Tuesday, May 10, 2011

Referism: abolishing the general

Raedwald is coming up with some interesting ideas on the constitutional shape of the UK, which highlights the potential role of the blogs in shaping our society. For sure, the newspapers are not going to do it, having descended into their second childhood.

"Referism", meanwhile, got a good start yesterday, with a largely positive reception on the forum, with lots of feedback and questions. One issue that emerges, though, is the question of what happens if there is a general election and the new administration immediately thereafter produces a budget. Would there then have to be a referendum?

The problem is obvious because, although the answer has to be "yes", one can easily see the problem of voter fatigue, if there are too many voting sessions – with their attendant campaigns. The answer, therefore, might be to get rid of general elections altogether.

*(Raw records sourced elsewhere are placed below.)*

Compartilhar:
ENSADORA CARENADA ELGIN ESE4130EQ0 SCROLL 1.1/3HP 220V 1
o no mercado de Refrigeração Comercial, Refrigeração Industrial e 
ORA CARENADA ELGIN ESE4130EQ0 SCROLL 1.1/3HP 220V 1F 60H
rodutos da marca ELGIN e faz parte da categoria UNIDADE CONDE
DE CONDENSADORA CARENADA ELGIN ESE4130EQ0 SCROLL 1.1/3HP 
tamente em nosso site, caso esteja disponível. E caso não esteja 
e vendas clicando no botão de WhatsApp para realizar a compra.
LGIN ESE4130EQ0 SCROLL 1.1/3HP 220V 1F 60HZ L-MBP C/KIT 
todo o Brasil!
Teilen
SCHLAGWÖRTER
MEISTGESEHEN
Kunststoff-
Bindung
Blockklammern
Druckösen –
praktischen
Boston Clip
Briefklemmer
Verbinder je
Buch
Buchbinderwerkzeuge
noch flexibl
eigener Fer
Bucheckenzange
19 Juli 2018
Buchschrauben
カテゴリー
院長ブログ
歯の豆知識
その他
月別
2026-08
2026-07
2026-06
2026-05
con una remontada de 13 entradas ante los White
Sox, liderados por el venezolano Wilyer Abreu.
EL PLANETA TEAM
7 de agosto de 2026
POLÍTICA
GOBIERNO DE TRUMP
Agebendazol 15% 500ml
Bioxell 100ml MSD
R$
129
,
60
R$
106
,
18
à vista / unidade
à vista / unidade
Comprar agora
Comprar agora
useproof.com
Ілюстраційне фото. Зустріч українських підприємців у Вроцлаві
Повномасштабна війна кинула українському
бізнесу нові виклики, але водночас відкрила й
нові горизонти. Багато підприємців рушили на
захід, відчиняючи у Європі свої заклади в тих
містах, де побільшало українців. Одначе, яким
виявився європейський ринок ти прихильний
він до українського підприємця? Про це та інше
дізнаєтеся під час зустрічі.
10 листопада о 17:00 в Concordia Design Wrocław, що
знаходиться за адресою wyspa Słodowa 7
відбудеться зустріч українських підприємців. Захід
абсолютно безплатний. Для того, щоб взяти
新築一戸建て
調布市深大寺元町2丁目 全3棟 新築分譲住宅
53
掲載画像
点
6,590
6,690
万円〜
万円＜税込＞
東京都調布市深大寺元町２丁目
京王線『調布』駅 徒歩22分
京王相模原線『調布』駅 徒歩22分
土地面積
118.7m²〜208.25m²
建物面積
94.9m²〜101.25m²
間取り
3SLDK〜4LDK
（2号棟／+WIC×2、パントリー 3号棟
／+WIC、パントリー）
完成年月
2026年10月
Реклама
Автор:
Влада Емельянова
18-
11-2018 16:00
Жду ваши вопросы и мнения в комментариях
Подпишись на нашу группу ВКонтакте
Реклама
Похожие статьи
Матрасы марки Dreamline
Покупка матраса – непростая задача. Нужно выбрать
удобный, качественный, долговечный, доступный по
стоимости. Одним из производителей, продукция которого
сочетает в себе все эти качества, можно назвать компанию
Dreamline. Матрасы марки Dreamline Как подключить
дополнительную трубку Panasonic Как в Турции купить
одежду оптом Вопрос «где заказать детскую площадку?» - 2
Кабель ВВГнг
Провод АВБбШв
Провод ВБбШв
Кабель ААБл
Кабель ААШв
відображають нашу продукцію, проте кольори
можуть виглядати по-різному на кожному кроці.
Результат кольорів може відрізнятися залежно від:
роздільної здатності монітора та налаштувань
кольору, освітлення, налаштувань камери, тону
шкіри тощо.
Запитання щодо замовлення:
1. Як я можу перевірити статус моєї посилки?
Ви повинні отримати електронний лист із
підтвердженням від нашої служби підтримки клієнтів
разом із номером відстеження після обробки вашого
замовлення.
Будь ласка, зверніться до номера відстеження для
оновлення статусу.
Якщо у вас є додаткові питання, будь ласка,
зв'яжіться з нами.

One can imagine here the anguished howls from the political classes, and one could imagine them protesting that such an abolition would deprive people of the opportunity of choosing their government. It is, therefore, an anti-democratic measure.

It must be remembered, however, that we do not vote for governments. We vote for MPs and – as is most definitely the case now – they choose the government, with us currently ending up with one that nobody really wanted. In any case, since our supreme government is in Brussels, and we are not allowed to vote for it - and nor would any vote be meaningful as we do not have a demos – the point is somewhat moot.

Abolishing general elections, though, does not mean abolishing elections. Simply, we work on the basis of individual MPs, who will have individually a five year tenure, and then have to seek re-election. Maybe they could be limited to two terms, but that is another issue for another day.

Over term, with resignations and natural wastage, one could expect MPs to start dropping out of the system for re-election all the year round – although one might not wait for nature and introduced staggered elections. By such means, parliament is constantly reinforced by a steady flow of fresh blood.

Crucially, by getting rid of the "big bang" drama of a dissolution, and the general election cycle, we re-focus attention on what parliament does, rather than on choosing its members. So much of modern politics these days is devoted to the process of election, and the attendant beauty contest. Get rid of this, and the focus is on the annual budget referendum, with the emphasis on what the government does, rather than the pretty (and some very ugly) boys and goils that want to be in it.

As for the MP elections, these – when necessary – are held locally on the same day as the referendum. That creates an interesting situation, with fascinating political dynamics, which need to be explored further. Consider, perhaps, where there is major opposition to the budget. Those candidates who prosper might be those who come up with ideas for a better alternative budget.

These and other issues, we shall continue to explore.